For weeks, she had been planning her first date since the divorce. Never expecting to get involved again, she found herself looking forward to an evening out. An evening where she could relax and enjoy herself. Where someone else might just take care of her.
Now, with only an hour to spare, Joe cancelled picking up the children. Something about work running over. Work ALWAYS seemed to “run over” when it was his turn to pick up the children from school or for his parenting time. As Miranda found herself constantly scrambling to reschedule appointments or cover rides, stress mounted. This was the final straw. As she called her date to cancel, Miranda couldn’t wait for Joe to arrive. He was going to get it!
Everyone reading this post can likely relate to Miranda’s frustration. You can also predict what happens when Miranda unloads on Joe. Though she might enjoy unleashing her anger, that probably won’t get Joe to show up on time. How about an approach that might?
Instead of exploding as Joe comes through the door, what if Miranda engaged Joe in a calm, reasoned discussion? Here’s how that might look:
Miranda–Joe, thank you for calling to tell me you were going to be late. I appreciate the notice. But, I missed plans I had made because the girls weren’t picked up on time. This seems to happening more often. When we make a plan, I’d appreciate it if you came on time.
- Miranda begins by recognizing what Joe did right. Nothing softens an approach (or throws a defensive person off their attack) like appreciation.
- Miranda frames her concern with an “I”–statement. “I missed plans because. . .” Rather than going on the attack against Joe’s action, Miranda concretely shares the impact on her. She then supports the concern by framing it as a growing pattern rather than an isolated incident. If Joe comes back with “It’s not happening more often,” Miranda can offer a couple of concrete instances where it has. She can also include the accommodations she had to make. By avoiding the phrase “you’re always late” and sticking to concrete examples and their consequences, Miranda gains credibility.
- Miranda gives a concrete statement of what she wants–Joe to arrive on time.
By keeping a calm, rational tone Miranda frames the discussion around the crucial issue–Joe’s tardiness. She avoids slamming his character by (calling him a lazy bum) or assuming his motives (“You’re just trying to mess up my date!”). By sticking to the key issue, Miranda forces Joe to focus on his behavior rather than responding to wild charges.

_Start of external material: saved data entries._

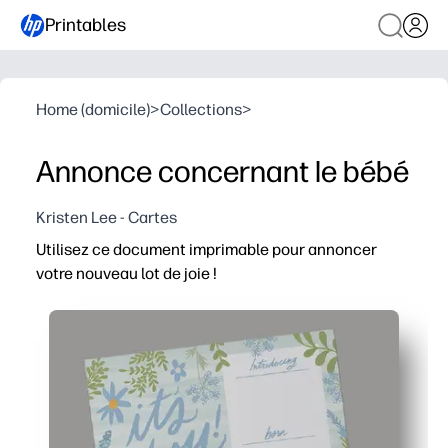
Printables
Home (domicile)
>
Collections
>
Annonce concernant le bébé
Kristen Lee - Cartes
Utilisez ce document imprimable pour annoncer
votre nouveau lot de joie !
Pourquoi ça marche
Vous imprimez en quelques minutes - aucune modificati
Vous obtenez un souvenir 5x7 - facile à encadrer pour l
Vous impressionnez avec l'art de Kristen Ley - un look 
Vous choisissez le papier - fonctionne avec les imprim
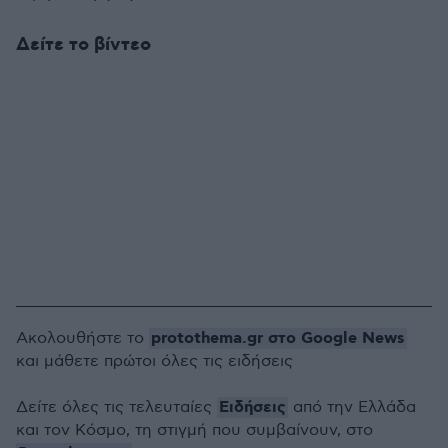
Δείτε το βίντεο
protothema.gr στο Google News
Ακολουθήστε το
και μάθετε πρώτοι όλες τις ειδήσεις
Ειδήσεις
Δείτε όλες τις τελευταίες
από την Ελλάδα
και τον Κόσμο, τη στιγμή που συμβαίνουν, στο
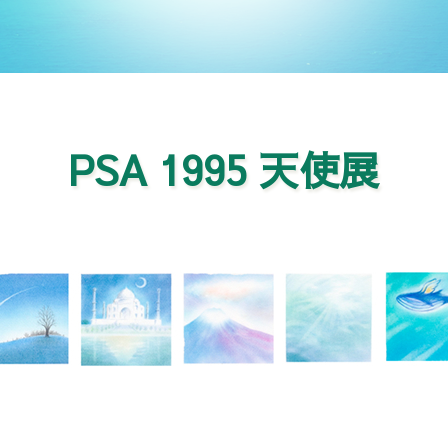
PSA 1995 天使展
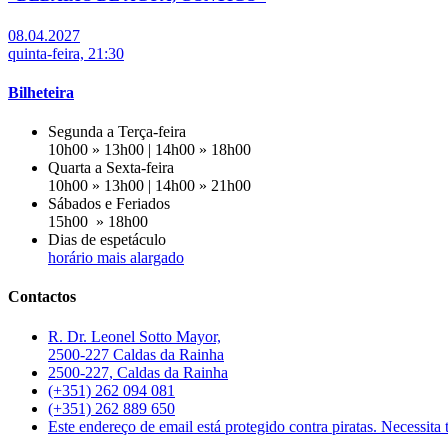
08.04.2027
quinta-feira, 21:30
Bilheteira
Segunda a Terça-feira
10h00 » 13h00 | 14h00 » 18h00
Quarta a Sexta-feira
10h00 » 13h00 | 14h00 » 21h00
Sábados e Feriados
15h00 » 18h00
Dias de espetáculo
horário mais alargado
Contactos
R. Dr. Leonel Sotto Mayor,
2500-227 Caldas da Rainha
2500-227, Caldas da Rainha
(+351) 262 094 081
(+351) 262 889 650
Este endereço de email está protegido contra piratas. Necessita t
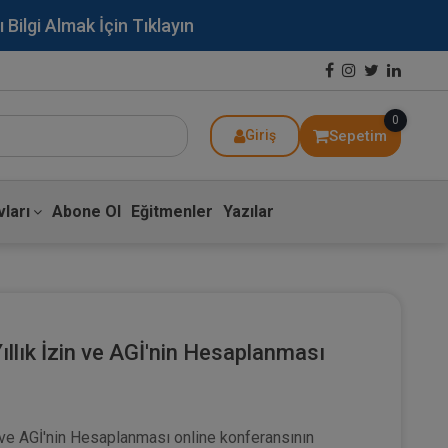
lgi Almak İçin Tıklayın
0
Sepetim
Giriş
ları
Abone Ol
Eğitmenler
Yazılar
Yıllık İzin ve AGİ'nin Hesaplanması
in ve AGİ'nin Hesaplanması online konferansının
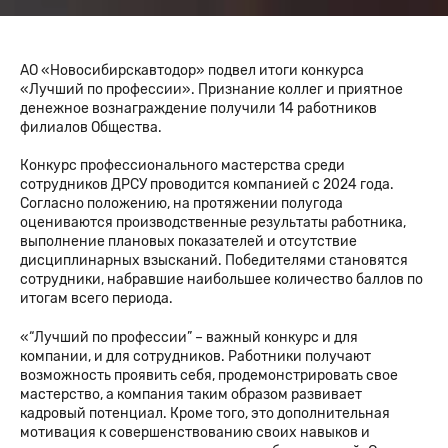
АО «Новосибирскавтодор» подвел итоги конкурса
«Лучший по профессии». Признание коллег и приятное
денежное вознаграждение получили 14 работников
филиалов Общества.
Конкурс профессионального мастерства среди
сотрудников ДРСУ проводится компанией с 2024 года.
Согласно положению, на протяжении полугода
оцениваются производственные результаты работника,
выполнение плановых показателей и отсутствие
дисциплинарных взысканий. Победителями становятся
сотрудники, набравшие наибольшее количество баллов по
итогам всего периода.
«“Лучший по профессии” – важный конкурс и для
компании, и для сотрудников. Работники получают
возможность проявить себя, продемонстрировать свое
мастерство, а компания таким образом развивает
кадровый потенциал. Кроме того, это дополнительная
мотивация к совершенствованию своих навыков и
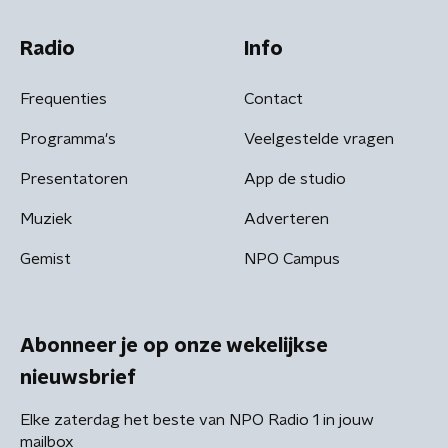
Radio
Info
Frequenties
Contact
Programma's
Veelgestelde vragen
Presentatoren
App de studio
Muziek
Adverteren
Gemist
NPO Campus
Abonneer je op onze wekelijkse
nieuwsbrief
Elke zaterdag het beste van NPO Radio 1 in jouw
mailbox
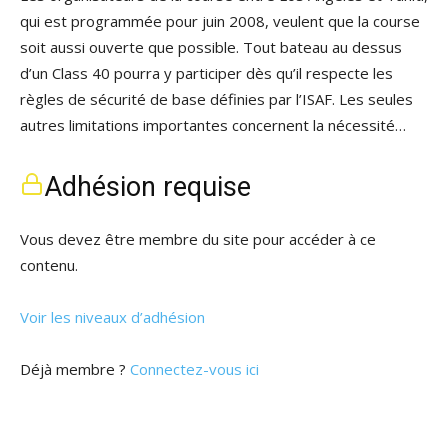
qui est programmée pour juin 2008, veulent que la course
soit aussi ouverte que possible. Tout bateau au dessus
d’un Class 40 pourra y participer dès qu’il respecte les
règles de sécurité de base définies par l’ISAF. Les seules
autres limitations importantes concernent la nécessité…
Adhésion requise
Vous devez être membre du site pour accéder à ce
contenu.
Voir les niveaux d’adhésion
Déjà membre ?
Connectez-vous ici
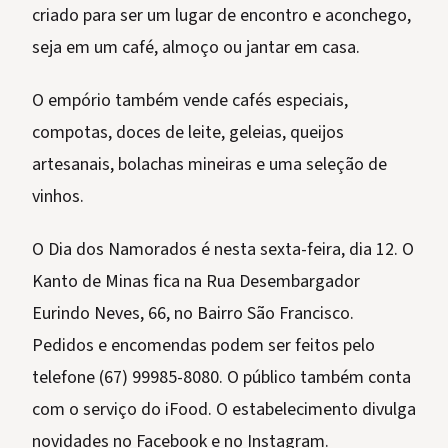
criado para ser um lugar de encontro e aconchego,
seja em um café, almoço ou jantar em casa.
O empório também vende cafés especiais,
compotas, doces de leite, geleias, queijos
artesanais, bolachas mineiras e uma seleção de
vinhos.
O Dia dos Namorados é nesta sexta-feira, dia 12. O
Kanto de Minas fica na Rua Desembargador
Eurindo Neves, 66, no Bairro São Francisco.
Pedidos e encomendas podem ser feitos pelo
telefone (67) 99985-8080. O público também conta
com o serviço do iFood. O estabelecimento divulga
novidades no Facebook e no Instagram.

Joe must either be on time or explain why he refuses to be on time. Most people want to be seen as credible and responsible, so the narrow framing works to Miranda’s advantage.
Should Joe argue the point–or continue the pattern in future visits–Miranda can take it to the next level. She can concretely define what she will do if he’s late again. “Joe, please be on time. The next time we schedule a pick up, if you are late, I will have a babysitter waiting with the girls for which you will have to pay.” Again, calm firmness wins the day–Joe can choose to be on time or pay. Either way, Miranda gets to go on her date.